ETSI
ETSI ES 201 980 V4.1.1 (2014
• UEP shall not be used with xHE-AAC.
5.1.2 AAC audio coding
For generic audio coding, a subset of the MPEG-4 Advanced Audio Coding (AAC) toolbox chosen to best suit the
DRM system environment is used. For example a standard configuration for use in one short wave channel could be
20 kbit/s mono.
Specific features of the AAC stream within the DRM system are:
• Bit rate: AAC can be used at any bit rate. The granularity of the AAC bit rate is 20 bit/s for robustness modes
A, B, C and D and 80 bit/s for robustness mode E.
• Sampling rates: permitted sampling rates are 12 kHz and 24 kHz for robustness modes A, B, C and D and
24 kHz and 48 kHz for robustness mode E. 48 kHz is only permitted if the SBR tool is not used.
• Transform length: the transform length is 960 to ensure that one audio frame corresponds to 80 ms or 40 ms
(robustness modes A, B, C and D) or to 40 ms or 20 ms (robustness mode E) in time. This is required to allow
the combination of an integer number of audio frames to build an audio super frame of 400 ms (robustness
modes A, B, C and D) or 200 ms (robustness mode E) duration.

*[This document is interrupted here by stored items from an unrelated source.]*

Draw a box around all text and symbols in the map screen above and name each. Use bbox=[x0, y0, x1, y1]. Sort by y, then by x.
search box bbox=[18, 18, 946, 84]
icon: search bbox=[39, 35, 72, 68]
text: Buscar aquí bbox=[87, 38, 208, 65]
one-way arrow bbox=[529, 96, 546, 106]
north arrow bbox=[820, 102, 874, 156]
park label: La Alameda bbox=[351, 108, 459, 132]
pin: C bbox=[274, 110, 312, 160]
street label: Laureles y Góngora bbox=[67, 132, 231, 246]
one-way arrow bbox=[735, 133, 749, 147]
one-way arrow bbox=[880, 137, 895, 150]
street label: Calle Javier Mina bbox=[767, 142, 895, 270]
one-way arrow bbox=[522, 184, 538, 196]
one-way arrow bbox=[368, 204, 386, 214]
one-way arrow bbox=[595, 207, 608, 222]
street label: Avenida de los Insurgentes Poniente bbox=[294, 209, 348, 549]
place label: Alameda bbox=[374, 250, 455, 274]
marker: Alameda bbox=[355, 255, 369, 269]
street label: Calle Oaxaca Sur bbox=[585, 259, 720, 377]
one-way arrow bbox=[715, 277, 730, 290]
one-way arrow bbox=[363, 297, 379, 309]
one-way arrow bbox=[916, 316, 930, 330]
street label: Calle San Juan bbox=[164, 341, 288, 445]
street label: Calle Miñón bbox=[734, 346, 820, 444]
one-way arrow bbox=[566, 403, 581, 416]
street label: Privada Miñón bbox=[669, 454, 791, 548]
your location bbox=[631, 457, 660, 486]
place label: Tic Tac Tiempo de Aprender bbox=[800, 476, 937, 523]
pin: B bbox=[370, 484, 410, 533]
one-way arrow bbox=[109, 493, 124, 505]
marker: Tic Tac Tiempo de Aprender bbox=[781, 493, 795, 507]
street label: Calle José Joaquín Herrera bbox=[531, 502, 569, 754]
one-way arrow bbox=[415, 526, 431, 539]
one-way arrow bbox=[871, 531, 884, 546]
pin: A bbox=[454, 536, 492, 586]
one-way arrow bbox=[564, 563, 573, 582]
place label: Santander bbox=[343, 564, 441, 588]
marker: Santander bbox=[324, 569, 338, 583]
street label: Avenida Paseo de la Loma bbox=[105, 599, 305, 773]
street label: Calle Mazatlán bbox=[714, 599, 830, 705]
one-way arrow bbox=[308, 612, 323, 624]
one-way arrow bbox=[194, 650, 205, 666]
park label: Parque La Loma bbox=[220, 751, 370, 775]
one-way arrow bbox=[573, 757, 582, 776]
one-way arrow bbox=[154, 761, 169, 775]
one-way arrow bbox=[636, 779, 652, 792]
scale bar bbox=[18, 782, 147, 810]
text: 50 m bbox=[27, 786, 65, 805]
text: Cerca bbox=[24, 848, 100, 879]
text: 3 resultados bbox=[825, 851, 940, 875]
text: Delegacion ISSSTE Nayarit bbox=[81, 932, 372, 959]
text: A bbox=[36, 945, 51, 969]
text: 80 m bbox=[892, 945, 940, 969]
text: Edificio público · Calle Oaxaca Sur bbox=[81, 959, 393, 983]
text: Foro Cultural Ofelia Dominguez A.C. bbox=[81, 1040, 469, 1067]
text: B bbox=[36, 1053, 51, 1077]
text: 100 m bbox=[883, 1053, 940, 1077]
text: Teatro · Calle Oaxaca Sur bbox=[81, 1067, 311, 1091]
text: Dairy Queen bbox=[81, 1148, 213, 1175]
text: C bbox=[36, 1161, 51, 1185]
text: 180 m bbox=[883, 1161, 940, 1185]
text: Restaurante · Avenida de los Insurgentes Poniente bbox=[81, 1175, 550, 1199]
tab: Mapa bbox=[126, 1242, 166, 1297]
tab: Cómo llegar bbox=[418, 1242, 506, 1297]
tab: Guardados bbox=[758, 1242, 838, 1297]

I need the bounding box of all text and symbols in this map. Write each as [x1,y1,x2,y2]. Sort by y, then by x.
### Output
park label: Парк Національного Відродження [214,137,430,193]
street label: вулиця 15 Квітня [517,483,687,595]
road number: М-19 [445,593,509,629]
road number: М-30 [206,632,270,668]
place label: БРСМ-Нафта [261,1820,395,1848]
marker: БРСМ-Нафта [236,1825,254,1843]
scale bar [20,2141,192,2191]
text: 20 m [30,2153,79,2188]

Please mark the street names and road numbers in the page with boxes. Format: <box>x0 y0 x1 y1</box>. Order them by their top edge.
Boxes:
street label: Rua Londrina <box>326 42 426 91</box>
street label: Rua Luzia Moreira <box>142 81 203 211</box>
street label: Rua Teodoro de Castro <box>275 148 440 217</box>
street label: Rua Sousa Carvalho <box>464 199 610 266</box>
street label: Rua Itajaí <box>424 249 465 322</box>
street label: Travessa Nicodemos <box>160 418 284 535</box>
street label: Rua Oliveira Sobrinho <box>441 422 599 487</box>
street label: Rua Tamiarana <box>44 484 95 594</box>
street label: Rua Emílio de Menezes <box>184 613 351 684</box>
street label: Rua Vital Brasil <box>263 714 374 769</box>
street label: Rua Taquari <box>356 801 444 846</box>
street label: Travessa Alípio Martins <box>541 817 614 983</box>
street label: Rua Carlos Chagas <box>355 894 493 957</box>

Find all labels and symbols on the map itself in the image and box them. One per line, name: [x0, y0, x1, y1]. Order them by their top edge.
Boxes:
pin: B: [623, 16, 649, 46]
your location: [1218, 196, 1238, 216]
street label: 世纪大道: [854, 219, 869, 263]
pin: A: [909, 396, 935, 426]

• Error robustness: a subset of MPEG-4 tools is used to improve the AAC bit stream error robustness in error
prone channels (the MPEG-4 EP tool is not used).
• Audio super framing: 5 or 10 audio frames are composed into one audio super frame. For robustness modes A,
B, C and D, the respective sampling rates are 12 kHz and 24 kHz producing an audio super frame of 400 ms
duration; for robustness mode E, the respective sampling rates are 24 kHz and 48 kHz producing an audio
super frame of 200 ms duration. The audio frames in the audio super frames are encoded together such that
each audio super frame is of constant length, i.e. that bit exchange between audio frames is only possible
within an audio super frame. One audio super frame is always placed in one logical frame in robustness modes
A, B, C and D and in two logical frames in robustness mode E (see clause 6). In this way no additional
synchronization is needed for the audio coding. Retrieval of frame boundaries and provisions for UEP are also
taken care of within the audio super frame.
• UEP: better graceful degradation and better operation at higher BERs is achieved by applying UEP to the
AAC bit stream. Unequal error protection is realized via the multiplex/coding units. For robustness mode E,
the length of the higher protected part of an audio super frame shall be a multiple of 2 bytes.
SBR coding
To maintain a reasonable perceived audio quality at low bit rates, classical audio or speech source coding algorithms
need to limit the audio bandwidth and to operate at low sampling rates. It is desirable to be able to offer high audio
bandwidth also in very low bit rate environments. This can be realized by the use of Spectral Band Replication (SBR).
The purpose of SBR is to recreate the missing high frequency band of the audio signal that could not be coded by the
encoder. In order to do this in the best possible way, some side information needs to be transmitted in the audio
bitstream, removing a small percentage of the available data rate from the audio coder. This side information is
computed on the full bandwidth signal, prior to encoding and aids the reconstruction of the high frequencies after
audio/speech decoding.
SBR exists in two versions. The version difference is only reflected in the decoder design. High Quality SBR uses a
complex filterbank whereas Low Power SBR uses a real-valued filterbank plus anti-aliasing modules. The Low Power
version of SBR offers a significant reduction in complexity as compared to the High Quality version without
compromising too much on audio quality. AAC + SBR is defined in MPEG-4 Audio (High Efficiency AAC profile) [2].
PS coding
For improved performance at low bit rate stereo coding, a Parametric Stereo (PS) coder is available. The PS tool can be
used when running the configuration AAC + SBR (MPEG High Efficiency AAC profile). The general idea with PS
coding is to send stereo image describing data as side information along with a downmixed mono signal. This stereo
side information is very concise and only requires a small fraction of the total bit rate allowing the mono signal to have
maximum quality for the total bit rate given.